Fiction: Sparrow

The rooftop is quiet except for the hum of a plane passing overhead, heading to a faraway elsewhere. The sharp stench of ammonia rises from the bucket hanging from your window-cleaning belt. Running your fingers across the safety harness and clips that encircle your chest and back, you triple check all the safeguards to ensure they are all locked in place. You pull yourself over the icy metal railing and lean back. Safety ropes and the padding of your wooden bosun’s chair hold your weight. Chongqing sprawls out beneath your dangling feet and the hazy pollution. It’s a muted miniature world of glass and steel, encircled by snaking rivers that divide the city center from the satellite cities and the blue mountains beyond.

After three years of drifting down Chongqing’s skylines, this will be your last descent.

On the grime-covered window in front of you, Sparrow Li’s face appears instead of your own. She scales walls and jumps across rooftops in a single leap, with no need for a single rope. Centuries ago, she stole silver taels from wealthy lords to give to beggars, slaves, and peasants, leaving only a folded paper sparrow to claim the deed. If you were her, you wouldn’t have to worry about buying enough rice to feed yourself, and could even aid others who need it.

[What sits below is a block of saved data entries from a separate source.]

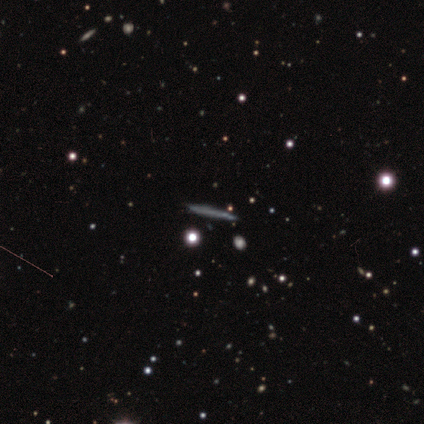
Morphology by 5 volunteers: Q: Smooth or featured?
A: featured or disk (60%); runner-up: star or artifact (40%)
Q: Edge-on disk?
A: yes (67%); runner-up: no (33%)
Q: Edge-on bulge?
A: none (100%)
Q: Merging?
A: none (100%)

Sparrow disappears as you wipe the window clean with a squeegee. Your bangs have grown long and unruly again despite your attempts to tame them with rusty scissors. The black eye bags beneath your scrawny angular face are so dark they look like gothic makeup. Carefully, you make your way down, cleaning each window until you reach the outside of your boss’s office.

The boss has with his back to you. He grips a machine shaped like a hexagonal ship’s wheel. You saw an image of it recently in a trade magazine in his office: a newly-invented window cleaning drone. Unlike he said days ago, he isn’t firing you because he found cheaper labor, but because he has decided that a robot is better than you.

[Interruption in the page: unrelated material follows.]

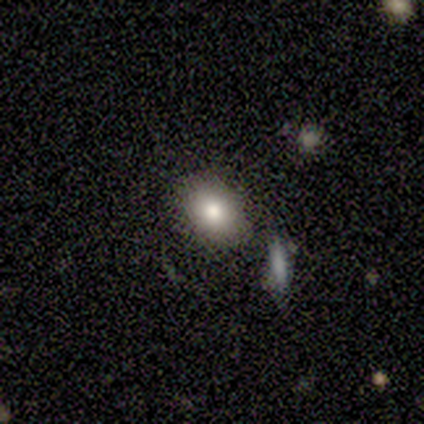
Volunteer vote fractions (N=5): This is clearly a smooth galaxy (80%). How rounded: clearly in between (100%). Merging: likely none (60%).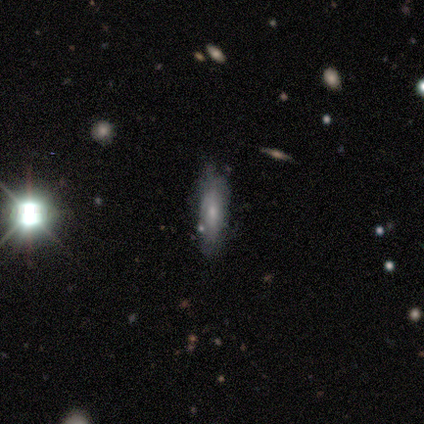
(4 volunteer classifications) A featured or disk galaxy (50%) with a weak bar (50%, tied with no), tight (100%) spiral arms (50%, tied with no) and a moderate central bulge (50%, tied with small). Merging: none (67%).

You bang your squeegee loudly on the window until he cracks it open.

“Stop that,” he says. “You’re going to break the glass. Is something wrong?”

“What happened to firing me to save costs? The drone costs at least twice my salary.”

He places his drone down on a table. Awkward silence slips in among you like an uninvited uncle who refuses to leave. “I’m sorry. I’m sure you’ll find another job. This work is too dangerous anyways, for a young woman like you.”

Your profession has been crumbling over the past year; children once followed their parents into the business, but no more. Cleaning windows is too dangerous, too tiresome, too much labor for too little pay. Yet for drifters like you, it’s the best option you have.

He’s a migrant too, a fellow drifter from your shared hometown of Luo Dai. In his late twenties, only a few years older than you. When he landed his manager job weeks ago, he bragged that he had just graduated with a master’s degree from Beijing University, the dream school you wrote an essay about attending in grade four. When your teacher laughed at your paper and your parents told you to find a more realistic goal, you folded the pages into a paper boat and threw it into the Yangtze River.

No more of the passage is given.